▸ **Request**: Exactly the lines from the one with "PluginSystem: interface dll" to the end of the listing must be repeated, both ends included, with nothing added.
-- Opening Marker --
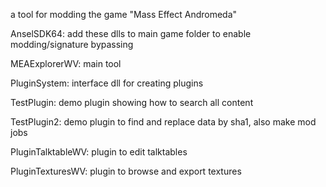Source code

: ﻿a tool for modding the game "Mass Effect Andromeda"


AnselSDK64: add these dlls to main game folder to enable modding/signature bypassing

MEAExplorerWV: main tool

PluginSystem: interface dll for creating plugins

TestPlugin: demo plugin showing how to search all content

TestPlugin2: demo plugin to find and replace data by sha1, also make mod jobs

PluginTalktableWV: plugin to edit talktables

PluginTexturesWV: plugin to browse and export textures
-- Closing Marker --
▸ **Solved problem**:
PluginSystem: interface dll for creating plugins

TestPlugin: demo plugin showing how to search all content

TestPlugin2: demo plugin to find and replace data by sha1, also make mod jobs

PluginTalktableWV: plugin to edit talktables

PluginTexturesWV: plugin to browse and export textures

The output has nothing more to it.